As more of our conversations parse through personally, carried devices and the services they connect to our ability to transform, filter and analyse what is being spoken evolves. Simple examples exist today – mobile phones designed for the elderly in Japan include features that can slow down conversations by up to ~30% to make them easier to follow – the conversation length stays the same compensated by shorter pauses. The iPod shuffle supports podcasts on speed.

In our sonically enhanced future perfect we’ll (naturally) be able to draw on culturally aware realtime babel fish type translation to enable those Japanese and British business persons to fillor zone out the audio as per their cultural norms. What would you do with a realtime analysis of stress levels as an indicator of lying? Technology is merely an arms race, once you know you’re being analysed you can take steps to disguise certain intentions and enhance others. May the best ~voice profiles win.

Which in a very roundabout way brings me to the photos above – taken last Dec 25th on Mt Akadake, close to the summit just before a particularly brutal storm hit the mountain. The boot + crampons belong to that day’s climbing partner a gent who was promised a light Christmas day stroll away from the hubbub of Tokyo, with little more than a light dusting of snow to contend with (sorry Burt, or perhaps more to the point, sorry Hiroko, but he did return, eventually). The night before we’d done a modest hike to the Akadake Kosen mountain hut, which takes just enough of a dent out of the trail to make a dawn ascent on the summit possible and still be back sipping beers in Tokyo by nightfall. Unless the weather closes in. Which it did. Just after we hit the summit. Three hours ahead of schedule. For about 30 – 40 minutes we were exposed struggling to find a the route down the mountain every attempt to descend thwarted by blinding snow being driven up the mountain face. With cold + windchill + exhaustion + worse weather kicking it was probably the closest I’ve been to the edge where you really don’t know how it’s all going to turn out and the clock is ticking. There was a point where I’d trekked off to scout what was to be another failed route, turned around to shout a change in direction to Burt and realised that my voice was being carried off the mountain, such were the acoustic dynamics of the storm.

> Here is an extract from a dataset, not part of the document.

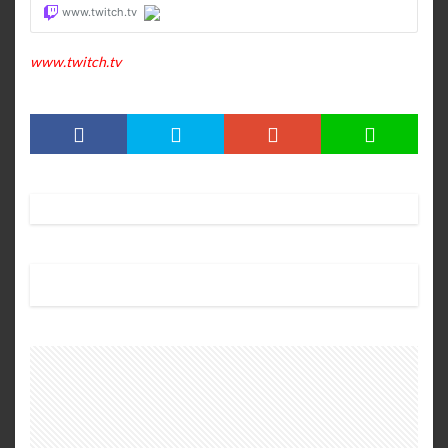
www.twitch.tv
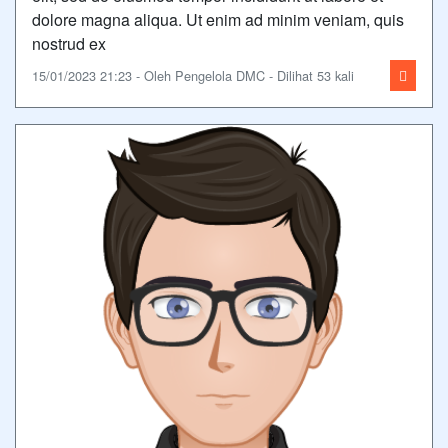
dolore magna aliqua. Ut enim ad minim veniam, quis
nostrud ex
15/01/2023 21:23 - Oleh Pengelola DMC - Dilihat 53 kali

An equation on this fine Los Angeles evening: what happens when you take the ability to generate directional sound i.e. a pocket around the ears of the hearer; have access to personal voice profiles i.e. start with using voice profiles to authenticate, move onto text-to-sounds-like-you-speech; and can draw on enough processing power/smart algorithms to generate spoken conversations in real time and sufficiently lip-sync what is spoken with what is heard in real time? That last bit is important – understanding is as much about seeing what is heard as hearing it. At what point can we ‘hack’ what is spoken/heard in real time so that the speaker hears their voice, but the listener hears a hacked version of their voice?

Some talk of controlling conversations. At what point is your voice is not, for all intent and purpose, not yours?